C’est avec une question de Stéphanie Anquetil sur l’arrestation de la mère de l’enfant abandonné à l’hôpital Jeetoo que le PMQT démarrera, suivie d’une question d’Aadil Ameer Meea sur les demandes de droits d’atterrissage avant et après la pandémie du Covid, et d’une autre de Deven Nagalingum sur les élections municipales.
Si ces trois premières questions sont répondues par le PM, ce sera déjà un exploit, mais les 17 autres restantes sont définitivement les plus clivantes et potentiellement les plus explosives.
Franco Quirin reviendra sur les clous, vis et autres pièges placés sur la piste du Champ de Mars la veille du Maiden, et Farhad Aumeer sur l’autopsie de Soopramanien Kistnen, puis place à Vikash Nuckcheddy et Sandra Mayotte pour évoquer l’interpellation d’Akil Bissessur pour trafic de drogue allégué, les deux députés de la majorité posant pratiquement la même question.
Arvin Boolell reprend ensuite le fil des questions au PM pour évoquer des cas de hacking concernant des politiciens, des hommes d’affaires et des journalistes.
Richard Duval essayera, lui, d’obtenir des détails sur les travailleurs venant du Bangladesh ; Aadil Ameer Meea sur la disponibilité des passeports ; Patrick Assirvaden sur l’enquête de l’ICAC concernant l’affaire Angus Road, et Ehsan Juman sur l’emploi fictif de Simla Kistnen.
Les membres de la majorité s’y remettent ensuite, avec Ashley Ittoo qui demandera les conclusions de l’enquête suivant l’accident mortel dans lequel Nicolas Falcou était impliqué.
Juste après, ce sera au tour de Kavi Doolub de poser une question au PM sur l’accident dans lequel Richard Duval a été mêlé en septembre 2015 à Forbach et, après, Joanne Tour reviendra sur l’accident fatal dans lequel a été impliqué l’ancien député du PMSD, Thierry Henry.
Drogue plantée ?
Ehsan Juman aura, ensuite, une question sur le cas allégué de drogue plantée chez John Brian Vivien, plus connu comme John Brown, survenu en avril 2020. Sa collègue Stéphanie Anquetil enchaînera avec une interpellation sur la fuite des images vidéo du raid effectué au domicile de Doomila Moheeputh.

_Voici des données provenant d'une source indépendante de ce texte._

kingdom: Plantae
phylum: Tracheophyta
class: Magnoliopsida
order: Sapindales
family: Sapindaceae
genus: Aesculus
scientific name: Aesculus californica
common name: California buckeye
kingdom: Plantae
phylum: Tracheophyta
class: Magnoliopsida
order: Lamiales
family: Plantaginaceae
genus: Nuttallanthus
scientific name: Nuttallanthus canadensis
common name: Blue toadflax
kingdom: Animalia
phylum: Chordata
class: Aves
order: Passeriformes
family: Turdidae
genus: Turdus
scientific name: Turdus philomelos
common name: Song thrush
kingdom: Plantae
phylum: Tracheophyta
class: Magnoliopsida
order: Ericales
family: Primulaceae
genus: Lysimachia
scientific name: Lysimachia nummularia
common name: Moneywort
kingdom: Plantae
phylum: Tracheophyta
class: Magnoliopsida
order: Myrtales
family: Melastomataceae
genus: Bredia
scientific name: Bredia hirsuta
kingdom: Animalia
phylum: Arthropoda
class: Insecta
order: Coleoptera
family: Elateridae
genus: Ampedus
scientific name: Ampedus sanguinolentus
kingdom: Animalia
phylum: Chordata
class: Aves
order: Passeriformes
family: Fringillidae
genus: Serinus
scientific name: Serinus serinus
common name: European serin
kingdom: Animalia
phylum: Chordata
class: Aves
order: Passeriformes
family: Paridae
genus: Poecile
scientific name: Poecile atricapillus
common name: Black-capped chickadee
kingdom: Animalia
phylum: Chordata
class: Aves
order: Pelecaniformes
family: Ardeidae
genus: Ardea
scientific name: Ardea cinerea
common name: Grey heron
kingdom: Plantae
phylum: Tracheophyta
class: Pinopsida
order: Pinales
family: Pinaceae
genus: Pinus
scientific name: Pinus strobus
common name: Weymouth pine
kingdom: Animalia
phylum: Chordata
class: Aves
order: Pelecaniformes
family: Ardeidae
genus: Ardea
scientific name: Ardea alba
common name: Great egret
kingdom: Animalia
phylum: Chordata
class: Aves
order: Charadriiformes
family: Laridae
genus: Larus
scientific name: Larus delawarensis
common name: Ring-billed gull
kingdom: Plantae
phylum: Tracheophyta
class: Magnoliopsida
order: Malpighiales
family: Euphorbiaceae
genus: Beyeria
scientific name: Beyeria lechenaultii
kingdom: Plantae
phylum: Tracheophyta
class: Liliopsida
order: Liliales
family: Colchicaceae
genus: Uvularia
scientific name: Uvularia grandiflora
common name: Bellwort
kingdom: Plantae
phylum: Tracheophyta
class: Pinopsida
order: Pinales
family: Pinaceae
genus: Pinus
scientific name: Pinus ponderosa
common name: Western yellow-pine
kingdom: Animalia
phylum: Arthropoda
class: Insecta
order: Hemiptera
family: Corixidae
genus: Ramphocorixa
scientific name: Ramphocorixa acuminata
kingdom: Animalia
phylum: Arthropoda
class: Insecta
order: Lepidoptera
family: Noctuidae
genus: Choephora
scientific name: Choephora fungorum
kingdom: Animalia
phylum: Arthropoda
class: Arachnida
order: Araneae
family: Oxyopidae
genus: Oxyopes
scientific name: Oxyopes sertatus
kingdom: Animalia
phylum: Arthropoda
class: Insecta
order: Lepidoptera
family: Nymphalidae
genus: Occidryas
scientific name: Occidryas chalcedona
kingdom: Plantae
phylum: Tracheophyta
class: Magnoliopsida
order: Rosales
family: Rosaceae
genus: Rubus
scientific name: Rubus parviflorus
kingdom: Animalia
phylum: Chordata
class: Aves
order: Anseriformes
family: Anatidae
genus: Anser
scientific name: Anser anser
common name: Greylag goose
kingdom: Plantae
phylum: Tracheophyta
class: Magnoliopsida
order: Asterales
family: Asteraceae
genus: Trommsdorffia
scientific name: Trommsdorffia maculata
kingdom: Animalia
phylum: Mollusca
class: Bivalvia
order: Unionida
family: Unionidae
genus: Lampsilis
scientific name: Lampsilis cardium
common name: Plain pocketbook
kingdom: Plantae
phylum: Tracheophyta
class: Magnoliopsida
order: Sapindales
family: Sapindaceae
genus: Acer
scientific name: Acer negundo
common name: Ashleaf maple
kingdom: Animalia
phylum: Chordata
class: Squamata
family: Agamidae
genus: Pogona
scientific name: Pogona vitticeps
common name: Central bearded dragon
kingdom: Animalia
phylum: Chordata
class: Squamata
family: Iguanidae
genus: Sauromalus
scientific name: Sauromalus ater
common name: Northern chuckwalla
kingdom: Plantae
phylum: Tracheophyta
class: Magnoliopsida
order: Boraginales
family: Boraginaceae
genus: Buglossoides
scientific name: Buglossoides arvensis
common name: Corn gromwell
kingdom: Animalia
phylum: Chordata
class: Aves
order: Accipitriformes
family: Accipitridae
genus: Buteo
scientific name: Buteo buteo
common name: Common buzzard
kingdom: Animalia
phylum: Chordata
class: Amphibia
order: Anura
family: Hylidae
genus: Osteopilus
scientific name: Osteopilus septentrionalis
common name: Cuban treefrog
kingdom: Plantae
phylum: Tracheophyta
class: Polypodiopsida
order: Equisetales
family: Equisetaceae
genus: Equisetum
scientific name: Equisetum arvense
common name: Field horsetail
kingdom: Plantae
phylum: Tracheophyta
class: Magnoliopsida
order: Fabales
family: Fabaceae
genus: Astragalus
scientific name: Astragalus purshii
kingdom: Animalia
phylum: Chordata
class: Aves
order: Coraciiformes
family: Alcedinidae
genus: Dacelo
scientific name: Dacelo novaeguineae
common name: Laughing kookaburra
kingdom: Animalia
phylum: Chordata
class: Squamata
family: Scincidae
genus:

Pour rester dans le champ policier, Khu-shal Lobine interrogera le PM sur le cas du pécheur enchaîné sur son lit d’hôtel et qui a bénéficié d’une compensation de Rs 100,000 de l’État sur décision de la Cour suprême.
Les autres questions pour le PM portent sur les Chagos (Arvin Boolell), les cas de cybercriminalité à Rodrigues (Joseph Léopold) et le sort réservé à Roshan Kokil (Reza Uteem).
Pour le reste du Conseil des ministres, des sujets comme le nanosatellite, la méthadone, la hausse du taux directeur, les importations de la STC, la COP 27, le secteur hippique, la dette publique, les morts sur les routes, la transplantation rénale, les fonctionnaires suspendus, la cadeau bébé de Rs 1000, Pack and Blister, l’eau, le Shelter l’Oiseau du Paradis et le suivi médical des policiers affectés au nettoyage de la fuite d’hydrocarbure du Wakashio.
En sus de la suite et fin des débats sur le Dangerous Drugs (Amendment) Bill avec quatre intervenants à la suite de la majorité Maneesh Gobin, Alan Ganoo, Leela Devi-Dookun Luchoomun et Pravind Jugnauth avant la summing-up de Kailash Jagutpal, le Mauritius Standards (Amendment) Bill sera aussi proposé à la discussion, tandis qu’en première lecture, un seul texte, le Occupational Safety and Health (Amendment) Bill présenté par le ministre du Travail, Soodesh Callychurn.